**Exercise objective**
Write the entries out exactly, with the final line being the one containing "coffee cup: none [255,194,294,252]".
##### Data records #####
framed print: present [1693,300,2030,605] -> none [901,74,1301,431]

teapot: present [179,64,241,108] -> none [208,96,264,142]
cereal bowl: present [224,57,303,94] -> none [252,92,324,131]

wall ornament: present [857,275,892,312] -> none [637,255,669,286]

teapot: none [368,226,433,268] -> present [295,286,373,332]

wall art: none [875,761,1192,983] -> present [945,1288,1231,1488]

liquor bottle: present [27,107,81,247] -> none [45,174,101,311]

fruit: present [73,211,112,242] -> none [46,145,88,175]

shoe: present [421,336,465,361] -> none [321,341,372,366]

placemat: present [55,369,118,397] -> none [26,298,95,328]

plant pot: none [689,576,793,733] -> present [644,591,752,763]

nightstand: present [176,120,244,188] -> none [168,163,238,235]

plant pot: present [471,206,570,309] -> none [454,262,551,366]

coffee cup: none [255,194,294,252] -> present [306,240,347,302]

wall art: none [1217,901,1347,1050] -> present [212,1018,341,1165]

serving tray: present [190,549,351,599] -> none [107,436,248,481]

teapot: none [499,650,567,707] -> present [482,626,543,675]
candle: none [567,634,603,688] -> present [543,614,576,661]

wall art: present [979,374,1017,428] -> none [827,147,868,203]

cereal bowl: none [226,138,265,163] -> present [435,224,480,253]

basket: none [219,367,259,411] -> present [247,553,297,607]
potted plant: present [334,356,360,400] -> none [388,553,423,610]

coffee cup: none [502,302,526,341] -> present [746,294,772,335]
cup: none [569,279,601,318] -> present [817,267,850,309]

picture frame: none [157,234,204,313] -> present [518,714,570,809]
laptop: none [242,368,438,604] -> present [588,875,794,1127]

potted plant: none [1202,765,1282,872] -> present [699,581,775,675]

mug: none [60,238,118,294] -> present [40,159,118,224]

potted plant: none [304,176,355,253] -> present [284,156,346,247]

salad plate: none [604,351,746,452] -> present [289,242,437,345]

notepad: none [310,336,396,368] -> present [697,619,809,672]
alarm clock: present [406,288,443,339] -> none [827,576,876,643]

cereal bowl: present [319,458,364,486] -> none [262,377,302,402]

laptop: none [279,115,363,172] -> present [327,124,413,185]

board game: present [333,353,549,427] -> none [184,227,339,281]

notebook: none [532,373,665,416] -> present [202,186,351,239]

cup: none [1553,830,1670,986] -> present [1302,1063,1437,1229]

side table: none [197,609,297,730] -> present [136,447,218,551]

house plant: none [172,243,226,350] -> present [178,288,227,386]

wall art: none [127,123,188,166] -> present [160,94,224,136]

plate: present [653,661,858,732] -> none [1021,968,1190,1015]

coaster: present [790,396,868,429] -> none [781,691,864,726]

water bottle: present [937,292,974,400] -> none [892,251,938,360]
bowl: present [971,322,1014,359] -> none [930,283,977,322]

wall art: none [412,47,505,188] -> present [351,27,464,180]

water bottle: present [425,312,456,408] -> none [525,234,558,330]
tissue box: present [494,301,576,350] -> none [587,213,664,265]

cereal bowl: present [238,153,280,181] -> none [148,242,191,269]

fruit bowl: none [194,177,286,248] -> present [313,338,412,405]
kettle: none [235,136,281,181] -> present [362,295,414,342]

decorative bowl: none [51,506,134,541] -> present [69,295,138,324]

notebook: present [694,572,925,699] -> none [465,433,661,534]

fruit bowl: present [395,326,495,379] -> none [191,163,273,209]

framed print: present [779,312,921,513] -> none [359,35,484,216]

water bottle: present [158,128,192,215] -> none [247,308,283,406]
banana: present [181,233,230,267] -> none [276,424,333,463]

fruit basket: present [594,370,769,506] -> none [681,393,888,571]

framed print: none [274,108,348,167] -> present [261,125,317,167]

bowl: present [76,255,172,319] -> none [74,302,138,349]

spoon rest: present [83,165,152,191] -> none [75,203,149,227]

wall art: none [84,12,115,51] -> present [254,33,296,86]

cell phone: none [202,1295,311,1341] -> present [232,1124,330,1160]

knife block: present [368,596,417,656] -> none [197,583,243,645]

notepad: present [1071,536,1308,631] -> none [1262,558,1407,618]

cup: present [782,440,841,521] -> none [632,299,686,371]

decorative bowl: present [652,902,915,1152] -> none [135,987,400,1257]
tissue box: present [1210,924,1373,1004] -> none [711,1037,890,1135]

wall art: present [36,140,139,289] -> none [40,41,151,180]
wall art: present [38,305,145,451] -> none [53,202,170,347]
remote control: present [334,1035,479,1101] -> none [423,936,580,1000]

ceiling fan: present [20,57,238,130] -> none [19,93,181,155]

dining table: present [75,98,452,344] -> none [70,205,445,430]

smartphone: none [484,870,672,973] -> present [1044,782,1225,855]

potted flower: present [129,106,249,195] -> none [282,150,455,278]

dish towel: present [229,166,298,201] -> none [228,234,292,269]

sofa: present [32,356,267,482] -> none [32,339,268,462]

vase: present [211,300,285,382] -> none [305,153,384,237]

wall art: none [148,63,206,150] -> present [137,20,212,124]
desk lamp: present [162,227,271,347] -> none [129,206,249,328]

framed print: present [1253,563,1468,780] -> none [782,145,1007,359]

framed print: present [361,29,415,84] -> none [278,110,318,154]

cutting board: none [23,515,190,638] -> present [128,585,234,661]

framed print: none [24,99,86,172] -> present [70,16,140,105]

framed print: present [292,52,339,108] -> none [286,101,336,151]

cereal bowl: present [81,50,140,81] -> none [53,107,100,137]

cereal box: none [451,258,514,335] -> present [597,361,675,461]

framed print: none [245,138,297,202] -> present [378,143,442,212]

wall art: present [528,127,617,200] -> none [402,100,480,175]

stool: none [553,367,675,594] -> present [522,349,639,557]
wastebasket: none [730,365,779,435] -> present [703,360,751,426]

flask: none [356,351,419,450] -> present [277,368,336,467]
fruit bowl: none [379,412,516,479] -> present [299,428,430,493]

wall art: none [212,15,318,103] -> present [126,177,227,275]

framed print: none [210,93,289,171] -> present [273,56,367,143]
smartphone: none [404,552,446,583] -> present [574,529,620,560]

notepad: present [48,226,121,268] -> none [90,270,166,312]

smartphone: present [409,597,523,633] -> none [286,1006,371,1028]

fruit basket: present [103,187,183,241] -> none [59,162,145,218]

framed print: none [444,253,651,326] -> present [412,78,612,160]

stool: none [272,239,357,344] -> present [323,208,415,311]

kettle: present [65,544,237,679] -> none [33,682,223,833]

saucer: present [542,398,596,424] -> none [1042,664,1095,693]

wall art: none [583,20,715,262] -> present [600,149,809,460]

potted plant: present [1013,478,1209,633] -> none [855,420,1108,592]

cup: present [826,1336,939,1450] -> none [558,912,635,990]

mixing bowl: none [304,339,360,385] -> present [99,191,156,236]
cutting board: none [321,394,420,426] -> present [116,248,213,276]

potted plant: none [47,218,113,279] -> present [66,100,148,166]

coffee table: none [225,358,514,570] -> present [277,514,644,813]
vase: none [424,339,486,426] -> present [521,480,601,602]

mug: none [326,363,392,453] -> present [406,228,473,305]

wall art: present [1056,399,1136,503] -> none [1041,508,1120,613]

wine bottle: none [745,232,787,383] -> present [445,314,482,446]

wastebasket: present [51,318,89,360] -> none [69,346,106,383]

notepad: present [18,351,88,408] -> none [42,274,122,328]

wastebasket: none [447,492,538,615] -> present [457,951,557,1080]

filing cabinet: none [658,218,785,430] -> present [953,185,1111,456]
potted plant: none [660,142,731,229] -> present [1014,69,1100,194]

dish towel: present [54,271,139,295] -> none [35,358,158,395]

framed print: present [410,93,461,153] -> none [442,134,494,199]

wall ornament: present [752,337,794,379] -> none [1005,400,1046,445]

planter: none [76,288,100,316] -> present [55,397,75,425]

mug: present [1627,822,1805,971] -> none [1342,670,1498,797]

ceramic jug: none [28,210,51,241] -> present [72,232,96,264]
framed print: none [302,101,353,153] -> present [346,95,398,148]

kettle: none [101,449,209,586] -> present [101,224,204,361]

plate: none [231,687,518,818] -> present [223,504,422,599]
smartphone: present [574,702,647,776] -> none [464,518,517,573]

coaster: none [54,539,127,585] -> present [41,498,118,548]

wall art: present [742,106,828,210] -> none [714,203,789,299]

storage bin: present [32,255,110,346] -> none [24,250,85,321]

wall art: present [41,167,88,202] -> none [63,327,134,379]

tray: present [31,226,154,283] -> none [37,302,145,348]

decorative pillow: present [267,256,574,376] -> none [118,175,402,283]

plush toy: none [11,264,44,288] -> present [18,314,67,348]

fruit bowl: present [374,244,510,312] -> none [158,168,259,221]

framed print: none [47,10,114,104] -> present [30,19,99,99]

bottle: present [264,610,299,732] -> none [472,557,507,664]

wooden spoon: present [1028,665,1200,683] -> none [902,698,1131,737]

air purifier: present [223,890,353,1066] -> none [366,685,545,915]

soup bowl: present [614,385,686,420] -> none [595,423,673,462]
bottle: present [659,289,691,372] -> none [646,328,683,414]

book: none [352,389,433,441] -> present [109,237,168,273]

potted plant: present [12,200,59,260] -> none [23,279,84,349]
#####
**Result**
framed print: present [1693,300,2030,605] -> none [901,74,1301,431]

teapot: present [179,64,241,108] -> none [208,96,264,142]
cereal bowl: present [224,57,303,94] -> none [252,92,324,131]

wall ornament: present [857,275,892,312] -> none [637,255,669,286]

teapot: none [368,226,433,268] -> present [295,286,373,332]

wall art: none [875,761,1192,983] -> present [945,1288,1231,1488]

liquor bottle: present [27,107,81,247] -> none [45,174,101,311]

fruit: present [73,211,112,242] -> none [46,145,88,175]

shoe: present [421,336,465,361] -> none [321,341,372,366]

placemat: present [55,369,118,397] -> none [26,298,95,328]

plant pot: none [689,576,793,733] -> present [644,591,752,763]

nightstand: present [176,120,244,188] -> none [168,163,238,235]

plant pot: present [471,206,570,309] -> none [454,262,551,366]

coffee cup: none [255,194,294,252] -> present [306,240,347,302]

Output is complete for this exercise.